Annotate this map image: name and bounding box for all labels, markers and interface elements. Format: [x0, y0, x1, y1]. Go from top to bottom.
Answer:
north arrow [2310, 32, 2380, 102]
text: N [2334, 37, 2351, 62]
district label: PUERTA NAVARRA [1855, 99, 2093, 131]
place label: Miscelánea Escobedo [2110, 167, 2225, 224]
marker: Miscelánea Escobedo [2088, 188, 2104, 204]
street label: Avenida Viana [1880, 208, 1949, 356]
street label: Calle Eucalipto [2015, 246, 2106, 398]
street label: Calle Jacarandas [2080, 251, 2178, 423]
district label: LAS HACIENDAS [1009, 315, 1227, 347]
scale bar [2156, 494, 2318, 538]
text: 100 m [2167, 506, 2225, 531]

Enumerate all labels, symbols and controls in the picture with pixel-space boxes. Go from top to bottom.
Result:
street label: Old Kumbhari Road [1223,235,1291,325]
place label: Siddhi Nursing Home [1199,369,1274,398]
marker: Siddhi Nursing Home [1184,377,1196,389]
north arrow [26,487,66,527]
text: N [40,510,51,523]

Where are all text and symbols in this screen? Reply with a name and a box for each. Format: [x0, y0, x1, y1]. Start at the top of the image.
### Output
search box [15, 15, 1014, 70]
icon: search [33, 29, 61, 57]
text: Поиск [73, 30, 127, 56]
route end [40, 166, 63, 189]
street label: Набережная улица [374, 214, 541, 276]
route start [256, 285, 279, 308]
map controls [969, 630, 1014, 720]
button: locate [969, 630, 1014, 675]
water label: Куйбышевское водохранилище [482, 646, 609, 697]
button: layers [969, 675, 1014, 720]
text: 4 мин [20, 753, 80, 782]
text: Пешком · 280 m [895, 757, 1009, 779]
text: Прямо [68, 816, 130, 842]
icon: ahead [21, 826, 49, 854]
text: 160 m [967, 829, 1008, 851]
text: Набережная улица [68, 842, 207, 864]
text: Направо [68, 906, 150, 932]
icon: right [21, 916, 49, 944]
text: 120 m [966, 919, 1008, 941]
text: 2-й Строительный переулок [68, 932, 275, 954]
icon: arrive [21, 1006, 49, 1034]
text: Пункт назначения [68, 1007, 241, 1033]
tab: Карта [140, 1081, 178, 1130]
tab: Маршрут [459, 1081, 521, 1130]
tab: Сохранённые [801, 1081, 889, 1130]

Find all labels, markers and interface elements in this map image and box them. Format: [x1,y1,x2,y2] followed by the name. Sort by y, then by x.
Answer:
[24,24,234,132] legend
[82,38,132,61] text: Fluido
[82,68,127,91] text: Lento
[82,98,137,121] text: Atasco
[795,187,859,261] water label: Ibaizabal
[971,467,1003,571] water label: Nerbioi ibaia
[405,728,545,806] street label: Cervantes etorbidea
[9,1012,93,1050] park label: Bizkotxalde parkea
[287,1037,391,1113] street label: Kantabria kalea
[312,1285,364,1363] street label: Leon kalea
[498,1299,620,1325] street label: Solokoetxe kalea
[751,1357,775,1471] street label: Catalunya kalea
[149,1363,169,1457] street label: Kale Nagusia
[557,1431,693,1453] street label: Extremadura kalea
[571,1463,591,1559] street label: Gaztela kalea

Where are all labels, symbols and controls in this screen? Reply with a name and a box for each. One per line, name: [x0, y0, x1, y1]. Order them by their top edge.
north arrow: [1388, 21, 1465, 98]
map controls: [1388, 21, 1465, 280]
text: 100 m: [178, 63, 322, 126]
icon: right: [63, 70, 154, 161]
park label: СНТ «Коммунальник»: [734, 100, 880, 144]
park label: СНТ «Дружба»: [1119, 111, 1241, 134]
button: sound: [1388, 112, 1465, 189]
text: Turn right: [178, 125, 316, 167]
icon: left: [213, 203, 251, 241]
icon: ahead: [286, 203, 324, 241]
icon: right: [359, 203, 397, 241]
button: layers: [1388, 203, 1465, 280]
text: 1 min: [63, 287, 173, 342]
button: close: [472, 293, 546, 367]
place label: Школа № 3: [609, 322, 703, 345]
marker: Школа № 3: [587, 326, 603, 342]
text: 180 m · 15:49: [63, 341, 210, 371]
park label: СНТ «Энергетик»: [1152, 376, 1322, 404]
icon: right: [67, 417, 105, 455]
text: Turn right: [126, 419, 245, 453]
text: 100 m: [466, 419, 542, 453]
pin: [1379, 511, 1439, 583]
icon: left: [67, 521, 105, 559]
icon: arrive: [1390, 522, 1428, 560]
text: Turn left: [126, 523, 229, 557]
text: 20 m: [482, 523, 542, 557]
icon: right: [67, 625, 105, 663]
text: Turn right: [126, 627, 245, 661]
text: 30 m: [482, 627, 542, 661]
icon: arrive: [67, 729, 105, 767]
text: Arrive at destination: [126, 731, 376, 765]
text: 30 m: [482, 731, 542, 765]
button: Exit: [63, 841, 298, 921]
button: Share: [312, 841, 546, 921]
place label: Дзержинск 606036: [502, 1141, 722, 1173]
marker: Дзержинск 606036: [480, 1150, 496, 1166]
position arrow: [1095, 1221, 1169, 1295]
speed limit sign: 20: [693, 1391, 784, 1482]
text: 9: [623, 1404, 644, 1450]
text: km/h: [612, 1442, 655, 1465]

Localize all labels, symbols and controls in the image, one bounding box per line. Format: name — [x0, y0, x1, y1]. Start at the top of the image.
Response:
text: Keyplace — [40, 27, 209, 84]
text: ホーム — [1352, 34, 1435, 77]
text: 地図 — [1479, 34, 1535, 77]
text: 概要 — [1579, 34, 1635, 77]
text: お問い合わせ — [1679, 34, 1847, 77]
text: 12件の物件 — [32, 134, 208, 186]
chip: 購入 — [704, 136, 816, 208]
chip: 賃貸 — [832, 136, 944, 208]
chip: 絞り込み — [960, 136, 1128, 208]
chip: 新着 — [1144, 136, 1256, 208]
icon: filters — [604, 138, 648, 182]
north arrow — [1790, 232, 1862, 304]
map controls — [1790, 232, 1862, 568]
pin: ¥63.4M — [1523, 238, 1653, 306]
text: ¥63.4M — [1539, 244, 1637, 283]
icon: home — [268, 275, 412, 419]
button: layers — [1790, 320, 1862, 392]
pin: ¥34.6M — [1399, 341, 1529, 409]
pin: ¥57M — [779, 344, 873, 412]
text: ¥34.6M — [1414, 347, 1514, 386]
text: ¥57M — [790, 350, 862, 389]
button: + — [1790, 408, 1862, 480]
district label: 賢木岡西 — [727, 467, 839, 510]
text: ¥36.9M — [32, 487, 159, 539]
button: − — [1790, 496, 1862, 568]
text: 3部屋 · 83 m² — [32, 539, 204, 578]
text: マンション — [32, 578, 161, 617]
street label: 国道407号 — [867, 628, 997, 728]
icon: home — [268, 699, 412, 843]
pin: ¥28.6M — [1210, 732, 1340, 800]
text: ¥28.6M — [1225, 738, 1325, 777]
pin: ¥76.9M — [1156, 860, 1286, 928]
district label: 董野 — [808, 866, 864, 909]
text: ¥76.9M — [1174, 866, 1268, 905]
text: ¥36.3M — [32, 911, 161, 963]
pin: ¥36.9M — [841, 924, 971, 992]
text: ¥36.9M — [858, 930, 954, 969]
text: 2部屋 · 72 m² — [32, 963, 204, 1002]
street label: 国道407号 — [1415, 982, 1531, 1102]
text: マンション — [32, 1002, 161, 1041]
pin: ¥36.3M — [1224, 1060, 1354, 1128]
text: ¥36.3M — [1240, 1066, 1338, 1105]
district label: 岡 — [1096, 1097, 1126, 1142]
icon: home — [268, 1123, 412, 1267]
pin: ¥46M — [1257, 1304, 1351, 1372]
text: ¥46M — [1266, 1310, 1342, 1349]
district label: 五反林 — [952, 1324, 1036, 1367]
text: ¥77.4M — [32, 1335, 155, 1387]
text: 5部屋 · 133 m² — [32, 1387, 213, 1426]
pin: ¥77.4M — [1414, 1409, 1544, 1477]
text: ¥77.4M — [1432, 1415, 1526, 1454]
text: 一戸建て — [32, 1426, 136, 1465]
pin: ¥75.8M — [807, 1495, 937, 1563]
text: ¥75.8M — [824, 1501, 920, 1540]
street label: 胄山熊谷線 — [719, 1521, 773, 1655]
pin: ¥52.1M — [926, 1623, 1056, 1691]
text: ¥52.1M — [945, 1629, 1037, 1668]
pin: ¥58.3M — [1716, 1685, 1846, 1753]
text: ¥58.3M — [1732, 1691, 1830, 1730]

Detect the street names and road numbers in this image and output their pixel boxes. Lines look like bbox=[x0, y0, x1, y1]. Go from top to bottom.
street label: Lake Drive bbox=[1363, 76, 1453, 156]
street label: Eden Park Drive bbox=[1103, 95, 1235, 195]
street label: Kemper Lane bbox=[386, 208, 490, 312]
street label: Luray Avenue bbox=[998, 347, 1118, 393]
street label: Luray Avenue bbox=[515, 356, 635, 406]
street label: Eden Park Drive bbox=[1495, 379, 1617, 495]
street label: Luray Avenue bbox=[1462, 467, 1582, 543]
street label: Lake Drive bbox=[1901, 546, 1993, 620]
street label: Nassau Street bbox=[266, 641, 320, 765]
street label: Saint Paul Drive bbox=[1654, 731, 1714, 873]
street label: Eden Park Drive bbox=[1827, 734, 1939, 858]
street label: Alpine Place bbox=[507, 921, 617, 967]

TASK TO COMPLETE:
Given the word "each", show every line of the records that contains it.

EXPECTED ANSWER:
Where are all text and symbols in this screen? Reply with a name and a box for each. Format: [x0, y0, x1, y1]. Start at the top of the image.
Where are all labels, symbols and controls in this screen? Reply with a name and a box for each. One per line, name: [x0, y0, x1, y1]. Order them by their top edge.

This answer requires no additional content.